Centrale de Cestas (230 ha) : des panneaux à perte de vue. Dessous, ne poussent que de l’herbe et des fougères.

Conclusion

Ce sont des centaines de millions d’hectares qui seraient nécessaires pour séquestrer le carbone produit par ces multinationales championnes de l’émission. Sans compter que la financiarisation de la nature induite a pour conséquence une mise sous cloche de larges pans de territoire au détriment des populations locales, de leurs modes de vie et de leur souveraineté alimentaire.

 

Décidément, non, la compensation n’est pas une solution mais au contraire, une fuite en avant cornucopienne, comme le dit Philippe Bihouix dans Le bonheur était pour demain.
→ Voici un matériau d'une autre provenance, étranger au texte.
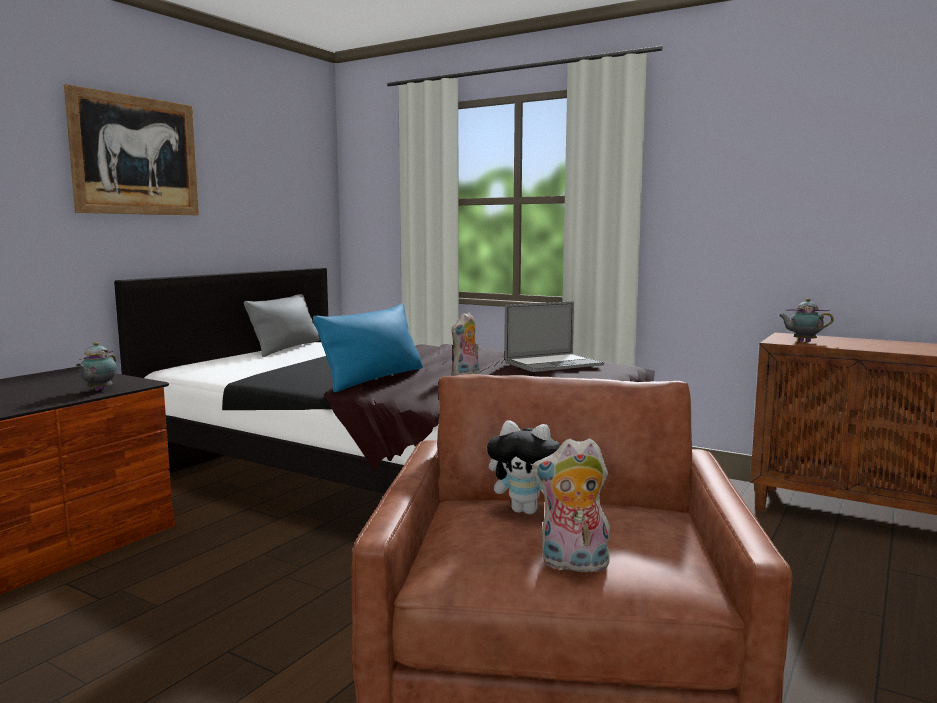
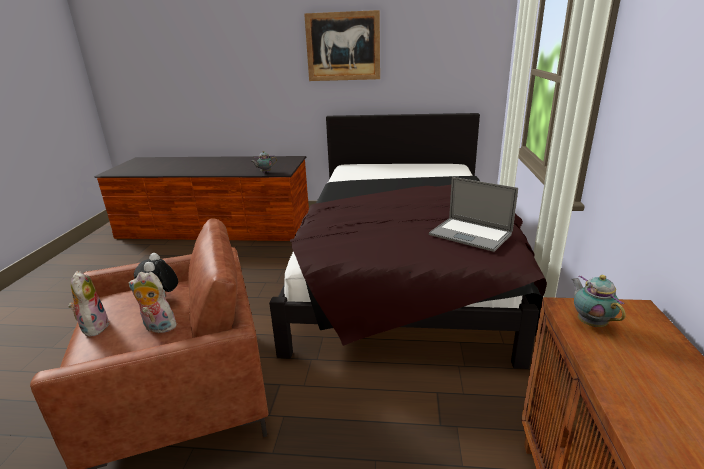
camera: 65 degrees right, 15 degrees up
grey pillow [244,294,319,357] -> none
blue pillow [313,303,423,392] -> none
plush toy [451,312,479,376] -> plush toy moved to [129,272,177,333]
Le mot cornucopien vient de la corne d’abondance à laquelle on ne veut pas renoncer, en faisant semblant de croire à des solutions technologiques miracles avec l’avion propre, les champs d’éoliennes, les OGM, les nanos-robots, l’intelligence artificielle, les nodules de minéraux au fond des océans, la fusion froide, l’humanité augmentée… Bref, autant d’utopies savamment entretenues par les ultra-libéraux en général et les macronistes en particulier pour installer l’idée qu’il est inutile d’être sobre et qu’il faut continuer à foncer.

C’est à cette attitude suicidaire dont les premières victimes seront les plus démunis, que nous voulons nous opposer. Une planification écologique responsable et solidaire, respectueuse de la nature et en adéquation avec les besoins réels des gens est indispensable, à l’échelon national comme à l’échelon local. L’argumentaire de la compensation ne peut en aucun cas servir à minimiser les conséquences environnementales d’un projet comme celui d’Horizeo à Saucats.